Sure both sides tend to benefit from crises, real, imagined, or manufactured. But there is a simple fact to consider. When you have a president or a legislative body that has been shown to be of a mind to limit or curtail your rights, you can bet the People are going to do what is prudent... purchase firearms and ammunition.


----------



## pblanc (Mar 3, 2015)

Well, if so Obama is surely in on the scam. He sells more guns every time he opens his mouth.


----------



## Donn (Jul 26, 2013)

The Week. A Brit weekly with an American edition. What do you suppose their stance would be? To them we're still a bunch of backward colonists


----------



## muckaleewarrior (Aug 10, 2014)

Nooooooo!!!!!!









LOL


----------



## desertman (Aug 29, 2013)

muckaleewarrior said:


> How the NRA and gun manufacturers work together to scam gun owners
> 
> Interesting!
> 
> *Maybe many of us are being hoodwinked after all and just don't realize it?*


Sorry, but sometimes I have to question whose side are you on?


----------



## muckaleewarrior (Aug 10, 2014)

desertman said:


> Sorry but sometimes I have to question whose side are you on?


There are no sides.


----------



## desertman (Aug 29, 2013)

muckaleewarrior said:


> There are no sides.


Really?


----------



## muckaleewarrior (Aug 10, 2014)

Really, there is not much difference between those in power on either side of the fence. So running around claiming to be with this or that doesn't do much good from where I sit. But to each his own.


----------



## miketx (Jul 20, 2015)

Sounds to me like you're a liberal tool.


----------



## desertman (Aug 29, 2013)

The only difference is that one side believes in the 2nd Amendment and "Constitutional Law" and the other side doesn't. Which side do you choose? Like it or not we are a two party system it's gotta' be either one or the other. I'd rather take my chances with the side that trust's the American citizen with firearms. If the government can not trust law abiding citizens with firearms, how can those same citizens even begin to trust the government? Or should the government only be the ones who may bear arms? History has shown how that has turned out. Those who will turn their weapons into plowshares will plow for those that don't. Something to think about.


----------



## desertman (Aug 29, 2013)

miketx said:


> Sounds to me like you're a liberal tool.

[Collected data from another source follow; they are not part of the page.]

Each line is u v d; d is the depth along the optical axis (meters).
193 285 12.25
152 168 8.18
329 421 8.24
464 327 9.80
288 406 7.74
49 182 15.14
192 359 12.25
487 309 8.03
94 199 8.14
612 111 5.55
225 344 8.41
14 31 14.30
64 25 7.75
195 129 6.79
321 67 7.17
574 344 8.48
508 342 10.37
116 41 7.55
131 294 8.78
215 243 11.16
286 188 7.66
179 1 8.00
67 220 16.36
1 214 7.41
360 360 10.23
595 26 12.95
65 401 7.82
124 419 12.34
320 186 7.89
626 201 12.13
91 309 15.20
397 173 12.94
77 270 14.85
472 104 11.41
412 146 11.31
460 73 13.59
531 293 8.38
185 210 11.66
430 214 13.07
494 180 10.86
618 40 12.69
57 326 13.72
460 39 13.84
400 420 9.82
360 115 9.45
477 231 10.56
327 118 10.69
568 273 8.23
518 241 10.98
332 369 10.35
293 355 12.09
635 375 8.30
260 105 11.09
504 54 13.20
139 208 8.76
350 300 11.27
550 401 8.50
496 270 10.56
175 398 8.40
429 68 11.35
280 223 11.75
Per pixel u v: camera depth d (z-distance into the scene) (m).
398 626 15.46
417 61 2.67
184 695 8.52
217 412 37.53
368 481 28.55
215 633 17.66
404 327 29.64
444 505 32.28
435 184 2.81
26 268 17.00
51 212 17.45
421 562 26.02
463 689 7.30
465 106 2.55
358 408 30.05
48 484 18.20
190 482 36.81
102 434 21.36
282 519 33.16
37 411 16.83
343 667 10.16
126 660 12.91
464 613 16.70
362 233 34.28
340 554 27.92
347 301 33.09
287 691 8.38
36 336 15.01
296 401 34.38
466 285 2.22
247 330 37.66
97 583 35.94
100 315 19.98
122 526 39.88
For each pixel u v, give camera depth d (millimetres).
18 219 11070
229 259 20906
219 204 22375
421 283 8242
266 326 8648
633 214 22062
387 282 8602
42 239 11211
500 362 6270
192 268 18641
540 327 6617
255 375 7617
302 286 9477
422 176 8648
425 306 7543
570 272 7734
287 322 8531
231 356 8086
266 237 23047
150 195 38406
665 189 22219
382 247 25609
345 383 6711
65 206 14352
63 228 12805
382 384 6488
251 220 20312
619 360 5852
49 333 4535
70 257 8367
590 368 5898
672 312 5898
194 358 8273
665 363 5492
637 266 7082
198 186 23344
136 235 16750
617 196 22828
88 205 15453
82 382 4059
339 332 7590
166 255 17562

More than likely, one who thinks they can infiltrate our ranks and change our minds. They've got another thing coming.


----------



## muckaleewarrior (Aug 10, 2014)

We, them, us, our ranks, this, that, and the other! For real? SMH


----------



## denner (Jun 3, 2011)

muckaleewarrior said:


> We, them, us, our ranks, this, that, and the other! For real? SMH


I'm the NRA, I believe you are misguided to believe that liberal garbage. Indeed, Obama and his democrat supporters believe in a gunless society in complete circumvention to the Bill of Rights and the US Constitution ..

This so called universal background check system is a precursor to gun registration and the slippery slope that follows. All these mass shootings could not have been prevented by any universal background check.

I'll make this clear, their ultimate desire is for national gun registration, much like Califorinia. Then they can do their true desired work.

As far as I know, neither the NRA, nor gun manufactueres are forcing anyone to purchase firearms. We still have the freedom to make our own choice. Guns sales have been better under this administration than at any other time in this country's history. So, thats an NRA scam?

This administration has failed miserably to go after and prosecute those felons/criminals who by law should not be in possession of firearms.

Please take time to read this:https://www.congress.gov/bill/114th-congress/house-bill/4269/text.

And this: http://www.handgunforum.net/firearm...ama-s-speech-crowd-pleaser-left-ignorant.html

Who's scamming who? The Bill of Rights is under attack, so, the first to attack is the strongest force; the NRA. We will fight back however, you are either with them or us, pick your side.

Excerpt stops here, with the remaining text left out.